SULAWESI SELATAN — Wakil Ketua Komnas Perempuan, Ratna Batara Munti, melalui pernyataan tertulis di situs resmi lembaga, Senin (29/6), mengakui pernyataan sebelumnya telah menimbulkan kesalahpahaman di publik. "Komnas Perempuan memahami besarnya perhatian publik terhadap kasus YTR di Bandung. Untuk itu, Komnas Perempuan menyampaikan permohonan maaf yang tulus," ujar Ratna.
Pernyataan kontroversial itu pertama kali disampaikan Komisioner Komnas Perempuan, Sondang Frishka Simanjuntak, dalam Konferensi Pers Hari Anti Penyiksaan Internasional di Kantor Ombudsman, Jakarta, Jumat (26/6). Sondang saat itu mengatakan kasus YTR belum memenuhi unsur penyiksaan seperti yang didefinisikan dalam Konvensi Menentang Penyiksaan (Convention against Torture/CAT) yang telah diratifikasi melalui Undang-Undang Nomor 5 Tahun 1998.
Definisi Sempit Konvensi dan Kekerasan Berlapis yang Dialami Korban
Menurut Sondang, Pasal 1 Konvensi Anti Penyiksaan mensyaratkan adanya unsur kesakitan yang sangat luar biasa (severe pain) untuk tujuan tertentu, seperti mendapatkan pengakuan, diskriminasi, atau adanya keterlibatan negara. "Dalam kasus YTR, kita sudah melihat bahwa memang ada tindakan yang menimbulkan severe pain. Tapi, untuk melihat sebagai penyiksaan, perlu ada unsur keterlibatan negara atau pembiaran," jelas Sondang dalam sesi tanya jawab dengan wartawan, Minggu (28/6).

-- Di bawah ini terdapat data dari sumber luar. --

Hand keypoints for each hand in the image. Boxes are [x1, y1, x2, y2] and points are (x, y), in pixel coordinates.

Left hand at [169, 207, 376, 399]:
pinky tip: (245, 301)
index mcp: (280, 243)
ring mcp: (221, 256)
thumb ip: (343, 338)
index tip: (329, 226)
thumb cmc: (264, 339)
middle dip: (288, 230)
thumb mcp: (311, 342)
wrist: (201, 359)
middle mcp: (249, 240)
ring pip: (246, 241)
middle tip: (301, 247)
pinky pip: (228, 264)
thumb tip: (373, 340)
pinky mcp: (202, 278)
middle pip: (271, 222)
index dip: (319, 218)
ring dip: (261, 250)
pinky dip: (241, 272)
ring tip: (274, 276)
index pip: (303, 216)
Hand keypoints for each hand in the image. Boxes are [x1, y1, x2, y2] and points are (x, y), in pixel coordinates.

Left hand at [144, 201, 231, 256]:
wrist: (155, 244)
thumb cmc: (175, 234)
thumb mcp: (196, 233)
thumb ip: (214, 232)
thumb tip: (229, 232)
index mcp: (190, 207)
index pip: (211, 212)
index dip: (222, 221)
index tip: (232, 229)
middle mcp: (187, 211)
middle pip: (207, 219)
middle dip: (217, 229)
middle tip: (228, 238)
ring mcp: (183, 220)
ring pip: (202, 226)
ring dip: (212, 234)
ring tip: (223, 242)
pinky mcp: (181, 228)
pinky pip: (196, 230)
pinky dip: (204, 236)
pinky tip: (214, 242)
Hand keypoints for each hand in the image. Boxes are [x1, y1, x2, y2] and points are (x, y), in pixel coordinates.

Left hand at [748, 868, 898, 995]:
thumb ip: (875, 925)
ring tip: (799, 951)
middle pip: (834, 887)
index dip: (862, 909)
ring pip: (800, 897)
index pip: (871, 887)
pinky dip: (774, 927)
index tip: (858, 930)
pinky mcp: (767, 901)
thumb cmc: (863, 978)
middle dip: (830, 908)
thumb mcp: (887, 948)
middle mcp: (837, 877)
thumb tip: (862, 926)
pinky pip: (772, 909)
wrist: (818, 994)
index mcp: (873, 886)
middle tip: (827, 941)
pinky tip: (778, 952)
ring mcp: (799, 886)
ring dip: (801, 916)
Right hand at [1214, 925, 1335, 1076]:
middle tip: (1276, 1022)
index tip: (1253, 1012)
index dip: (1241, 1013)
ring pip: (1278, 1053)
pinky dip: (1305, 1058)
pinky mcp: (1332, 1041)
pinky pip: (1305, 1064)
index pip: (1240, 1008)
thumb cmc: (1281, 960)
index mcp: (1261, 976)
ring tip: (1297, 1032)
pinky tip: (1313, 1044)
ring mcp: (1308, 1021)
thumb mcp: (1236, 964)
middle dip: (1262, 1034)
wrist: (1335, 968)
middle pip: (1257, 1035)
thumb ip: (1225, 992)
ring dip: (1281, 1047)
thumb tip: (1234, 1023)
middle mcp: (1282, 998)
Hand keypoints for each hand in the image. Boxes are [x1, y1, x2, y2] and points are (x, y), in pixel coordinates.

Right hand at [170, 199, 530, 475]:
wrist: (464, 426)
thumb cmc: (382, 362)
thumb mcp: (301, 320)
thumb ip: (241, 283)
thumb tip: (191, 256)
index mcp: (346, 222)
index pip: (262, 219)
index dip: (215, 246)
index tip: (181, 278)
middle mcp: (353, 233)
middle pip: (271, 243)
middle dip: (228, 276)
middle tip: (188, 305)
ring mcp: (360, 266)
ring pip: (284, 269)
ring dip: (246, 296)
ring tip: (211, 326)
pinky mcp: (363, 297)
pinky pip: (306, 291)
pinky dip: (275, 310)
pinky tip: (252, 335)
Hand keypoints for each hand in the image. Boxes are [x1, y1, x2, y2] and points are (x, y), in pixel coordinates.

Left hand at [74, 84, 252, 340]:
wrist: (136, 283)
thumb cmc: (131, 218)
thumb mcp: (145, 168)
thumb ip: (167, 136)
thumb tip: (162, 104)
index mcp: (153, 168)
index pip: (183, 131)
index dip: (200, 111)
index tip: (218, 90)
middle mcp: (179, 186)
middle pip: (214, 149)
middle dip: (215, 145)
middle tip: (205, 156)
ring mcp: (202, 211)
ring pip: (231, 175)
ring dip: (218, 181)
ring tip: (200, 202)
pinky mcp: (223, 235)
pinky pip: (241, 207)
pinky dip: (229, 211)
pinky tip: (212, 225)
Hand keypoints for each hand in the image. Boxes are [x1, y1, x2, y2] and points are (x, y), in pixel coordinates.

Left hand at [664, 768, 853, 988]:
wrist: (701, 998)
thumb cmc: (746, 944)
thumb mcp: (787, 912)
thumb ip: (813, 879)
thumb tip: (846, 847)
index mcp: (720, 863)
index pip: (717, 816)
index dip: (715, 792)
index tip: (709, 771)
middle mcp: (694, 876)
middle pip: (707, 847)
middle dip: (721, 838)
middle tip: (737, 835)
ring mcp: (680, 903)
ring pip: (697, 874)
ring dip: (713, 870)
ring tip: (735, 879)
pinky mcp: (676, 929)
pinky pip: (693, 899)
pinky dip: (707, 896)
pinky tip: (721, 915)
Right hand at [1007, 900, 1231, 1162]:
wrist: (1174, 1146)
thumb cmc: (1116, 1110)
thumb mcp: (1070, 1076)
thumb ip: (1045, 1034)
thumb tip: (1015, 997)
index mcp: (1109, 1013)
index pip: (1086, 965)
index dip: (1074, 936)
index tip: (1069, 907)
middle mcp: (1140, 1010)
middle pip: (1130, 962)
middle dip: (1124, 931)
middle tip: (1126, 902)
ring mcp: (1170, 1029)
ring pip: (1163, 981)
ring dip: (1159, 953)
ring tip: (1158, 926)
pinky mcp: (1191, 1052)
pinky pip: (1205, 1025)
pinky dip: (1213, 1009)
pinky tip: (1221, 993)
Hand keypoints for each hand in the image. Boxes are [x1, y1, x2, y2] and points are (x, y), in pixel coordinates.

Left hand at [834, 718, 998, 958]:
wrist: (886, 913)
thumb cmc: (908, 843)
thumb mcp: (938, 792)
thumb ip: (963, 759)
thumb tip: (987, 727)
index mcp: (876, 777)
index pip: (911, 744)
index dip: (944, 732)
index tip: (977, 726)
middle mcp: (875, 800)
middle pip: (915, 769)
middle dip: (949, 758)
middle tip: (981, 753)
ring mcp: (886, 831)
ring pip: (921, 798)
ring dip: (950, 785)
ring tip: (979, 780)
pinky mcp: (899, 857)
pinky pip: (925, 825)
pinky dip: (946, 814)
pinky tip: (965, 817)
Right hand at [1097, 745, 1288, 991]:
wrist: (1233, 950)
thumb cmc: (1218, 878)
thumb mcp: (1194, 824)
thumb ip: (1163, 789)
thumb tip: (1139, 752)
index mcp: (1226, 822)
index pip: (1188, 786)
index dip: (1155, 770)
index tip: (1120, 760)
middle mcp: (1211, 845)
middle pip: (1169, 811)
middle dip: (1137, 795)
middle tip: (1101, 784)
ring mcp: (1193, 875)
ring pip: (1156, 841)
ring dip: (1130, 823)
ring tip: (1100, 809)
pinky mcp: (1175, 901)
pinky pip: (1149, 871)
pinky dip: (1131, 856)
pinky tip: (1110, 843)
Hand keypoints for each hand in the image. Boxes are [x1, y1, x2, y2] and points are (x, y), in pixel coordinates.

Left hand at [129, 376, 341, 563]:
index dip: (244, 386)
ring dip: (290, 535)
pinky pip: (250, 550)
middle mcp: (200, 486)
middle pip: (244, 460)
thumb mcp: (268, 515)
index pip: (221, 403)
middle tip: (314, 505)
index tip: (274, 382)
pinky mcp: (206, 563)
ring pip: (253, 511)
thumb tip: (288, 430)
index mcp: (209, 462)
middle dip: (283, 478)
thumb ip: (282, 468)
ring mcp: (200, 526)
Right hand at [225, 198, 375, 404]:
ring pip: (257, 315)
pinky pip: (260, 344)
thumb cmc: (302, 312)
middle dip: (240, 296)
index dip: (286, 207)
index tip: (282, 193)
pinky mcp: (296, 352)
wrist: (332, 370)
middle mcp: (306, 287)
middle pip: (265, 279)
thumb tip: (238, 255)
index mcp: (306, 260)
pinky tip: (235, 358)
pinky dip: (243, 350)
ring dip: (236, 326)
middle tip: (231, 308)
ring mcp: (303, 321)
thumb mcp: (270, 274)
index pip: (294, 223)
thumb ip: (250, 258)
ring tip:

Penjelasan teknis ini langsung memicu reaksi publik. Ratna kemudian menegaskan bahwa pernyataan tersebut tidak dimaksudkan untuk mereduksi beratnya kekerasan yang dialami YTR. "Faktanya kasus ini berdampak pada penderitaan yang luar biasa dan disabilitas permanen pada korban, juga menimbulkan penderitaan fisik, psikologis, hingga kerugian ekonomi yang mendalam," kata Ratna.
Komnas Perempuan Tegaskan Dukungan Penuh pada Pemulihan Korban
Dalam pernyataan maafnya, Komnas Perempuan menekankan bahwa fokus lembaga tidak pernah berubah sejak awal. Lembaga itu mengawal perlindungan, pemulihan, dan pemenuhan hak-hak korban serta mendukung penegakan hukum yang berkeadilan. "Kasus YTR adalah bentuk kekerasan berbasis gender terhadap perempuan (KBGtP) berlapis yang sangat ekstrem, sadis, dan kejam, serta memenuhi unsur penganiayaan berat menurut hukum pidana," tulis Ratna.
Komnas Perempuan juga mengapresiasi langkah cepat berbagai pihak, mulai dari rumah sakit, pendamping, masyarakat, pemerintah daerah, hingga aparat penegak hukum yang bergerak sehingga korban bisa tertangani dengan baik. Kasus penyekapan dan penganiayaan yang dilakukan Taufik Hidayat terhadap YTR selama tiga tahun di Bandung ini menjadi perhatian nasional karena kekejaman yang dialami korban, termasuk disabilitas permanen yang dideritanya.